How to Make Your Church More Accessible: 5 Impactful Changes

How to Make Your Church More Accessible: 5 Impactful Changes May 23, 2022

Imagine approaching a church and realizing you can’t get inside. The doors are set six feet off the ground and have handles that are too large to turn, even if you could reach them. You can hear music and see people inside, but there’s no feasible way for you to join them.

Unless your church was intentionally designed to be accessible, people with disabilities might feel locked out when they approach your building. As a place of worship, your church should be welcoming, safe and easy for members to access. Here are five ways you can make your church more accessible so that everyone can worship there.

1. Add Ramps

Adding ramps is one of the easiest things you can do to make your building more accessible. If your front entrance is lifted above the street, add a ramp next to the stairs or near another entrance. Ramps empower the elderly as well as people with disabilities to easily enter your sanctuary and fellowship hall.

As building improvements go, ramps are relatively inexpensive. You can construct a sturdy ramp out of wood, concrete or other building materials. It’s best practice to add a safety railing and grade the ramp so it’s not too steep. If you’re not sure how to make your church building accessible, building a ramp is a solid start.

2. Adjust the Interior

Once inside, people with disabilities may encounter a number of challenges.
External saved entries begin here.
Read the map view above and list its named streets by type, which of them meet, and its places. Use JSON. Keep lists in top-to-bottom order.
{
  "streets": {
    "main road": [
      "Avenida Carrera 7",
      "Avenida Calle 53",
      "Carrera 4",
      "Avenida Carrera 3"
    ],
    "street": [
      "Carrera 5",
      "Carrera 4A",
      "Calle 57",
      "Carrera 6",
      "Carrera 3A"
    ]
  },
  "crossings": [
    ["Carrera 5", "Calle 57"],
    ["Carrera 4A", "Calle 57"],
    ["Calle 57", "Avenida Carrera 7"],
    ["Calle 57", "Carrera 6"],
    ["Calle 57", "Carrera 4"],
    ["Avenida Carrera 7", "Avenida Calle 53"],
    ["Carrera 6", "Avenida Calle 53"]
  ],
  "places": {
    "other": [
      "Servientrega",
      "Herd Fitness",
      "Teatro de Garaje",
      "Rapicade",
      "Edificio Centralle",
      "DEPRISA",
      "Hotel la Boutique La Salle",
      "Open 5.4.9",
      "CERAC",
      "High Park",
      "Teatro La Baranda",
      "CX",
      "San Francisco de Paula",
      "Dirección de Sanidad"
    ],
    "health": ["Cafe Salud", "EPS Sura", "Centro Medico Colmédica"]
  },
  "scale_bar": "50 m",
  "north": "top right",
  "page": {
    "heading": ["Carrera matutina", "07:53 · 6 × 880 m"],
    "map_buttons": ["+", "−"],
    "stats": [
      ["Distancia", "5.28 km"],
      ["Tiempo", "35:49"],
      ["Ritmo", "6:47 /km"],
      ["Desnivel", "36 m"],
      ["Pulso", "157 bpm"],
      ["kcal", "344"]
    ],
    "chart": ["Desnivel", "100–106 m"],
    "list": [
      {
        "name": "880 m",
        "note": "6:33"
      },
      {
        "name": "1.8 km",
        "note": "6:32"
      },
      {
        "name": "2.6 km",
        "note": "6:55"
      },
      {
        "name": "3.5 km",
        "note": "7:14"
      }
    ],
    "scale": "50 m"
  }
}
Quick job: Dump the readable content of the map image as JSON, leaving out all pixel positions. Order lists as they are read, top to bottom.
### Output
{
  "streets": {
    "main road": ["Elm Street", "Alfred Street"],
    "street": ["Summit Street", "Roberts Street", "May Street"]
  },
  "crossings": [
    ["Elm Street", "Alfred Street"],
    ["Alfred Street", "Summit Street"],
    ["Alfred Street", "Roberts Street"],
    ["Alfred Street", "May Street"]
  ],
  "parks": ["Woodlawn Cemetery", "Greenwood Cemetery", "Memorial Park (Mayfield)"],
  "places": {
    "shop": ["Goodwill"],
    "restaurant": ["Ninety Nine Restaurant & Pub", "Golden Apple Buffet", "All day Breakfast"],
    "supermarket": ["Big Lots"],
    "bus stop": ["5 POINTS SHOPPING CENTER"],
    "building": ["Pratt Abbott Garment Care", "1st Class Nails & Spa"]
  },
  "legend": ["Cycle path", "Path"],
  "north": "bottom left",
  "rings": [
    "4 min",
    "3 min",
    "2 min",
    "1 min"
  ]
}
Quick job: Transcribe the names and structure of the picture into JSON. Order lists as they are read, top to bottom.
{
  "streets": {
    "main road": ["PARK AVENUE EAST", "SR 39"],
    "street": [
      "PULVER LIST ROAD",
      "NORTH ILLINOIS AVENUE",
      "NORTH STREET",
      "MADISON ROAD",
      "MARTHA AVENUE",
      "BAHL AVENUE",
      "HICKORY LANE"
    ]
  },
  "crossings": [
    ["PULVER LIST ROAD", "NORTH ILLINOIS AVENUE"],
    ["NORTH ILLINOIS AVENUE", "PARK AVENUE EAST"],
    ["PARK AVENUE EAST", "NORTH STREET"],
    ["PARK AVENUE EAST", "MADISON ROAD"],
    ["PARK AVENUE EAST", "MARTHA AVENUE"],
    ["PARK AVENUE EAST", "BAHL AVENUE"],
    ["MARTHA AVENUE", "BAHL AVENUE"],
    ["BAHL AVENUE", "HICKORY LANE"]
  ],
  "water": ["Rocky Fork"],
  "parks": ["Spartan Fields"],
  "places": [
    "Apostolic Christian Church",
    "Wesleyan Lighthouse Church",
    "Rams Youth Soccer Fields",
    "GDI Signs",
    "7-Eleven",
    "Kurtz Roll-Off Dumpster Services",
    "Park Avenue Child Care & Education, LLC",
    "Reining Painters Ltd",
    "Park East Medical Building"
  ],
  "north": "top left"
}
For one thing, many doorways are not wide enough for people using wheelchairs. There may be another set of stairs inside or restrooms with narrow stalls and no room for people to maneuver.

Start by making sure your sanctuary is accessible from the front door. You can widen doorways and add secondary ramps as necessary. Older buildings with no room for a ramp could add a stairlift or possibly an indoor elevator. In bathrooms, it’s good practice to build an accessible stall with grab bars and room for a wheelchair.

3. Enhance Parking

Parking can also pose a problem for people with disabilities. Because it can be difficult for some people to maneuver, it’s essential to have accessible parking spaces by the front door. Once out of the car, it can be challenging for people with disabilities to handle sidewalk curbs. Cracks in the pavement can also make entering a building dangerous.

In 1990, the Americans with Disabilities Act was passed to make transportation easier for people with disabilities. This law requires businesses and charities to provide a certain number of accessible parking spaces and build curbs with ramps so people in wheelchairs can access sidewalks. Churches are not required to follow these rules, but they should also be accessible for everyone.

4. Adapt Seating

Sanctuaries are typically filled with several rows of chairs or narrow pews. For many individuals, this seating isn’t accessible. You can improve the accessibility of your sanctuary by widening the space between rows or designating a certain area for individuals with wheelchairs.

For elderly church members, consider comfort. Make sure seating is padded, the temperature is controlled and there are a variety of options available. Emergency exits should be accessible for everyone at all times. If your church serves individuals from the deaf or blind community, make sure that locating and listening to the service is feasible for them.

5. Change Hardware

Some types of hardware are much easier to use than others. Take lever-shaped doorknobs, for instance – they can be opened with an elbow or wrist as well as your fingers. For individuals with disabilities, many everyday tasks are complicated by difficult hardware. Updating your church’s hardware will instantly make your building more accessible.

In addition to door handles, consider changing your light switches. Modern designs use rocker switches instead of the older single pole switch. Rocker switches can be moved with an elbow just as easily as a hand. You can use them if your hands are full, your fingers are in a brace or you have difficulty using your muscles.

Open the Doors Wide

You can’t serve everyone all the time. However, you can make several simple adjustments so that your church becomes accessible to the majority of people who want to worship there. If individuals with rare disabilities want to join your congregation, you can make more specific adjustments for them as well.

Use this list of five tips to make your church more accessible for people who want to worship together. Adding a ramp and accessible seating may seem like a small thing, but it can be a big deal to someone who has trouble navigating stairs and tight spaces. Making your church more accessible is one small way that you can show others the lovingkindness of God.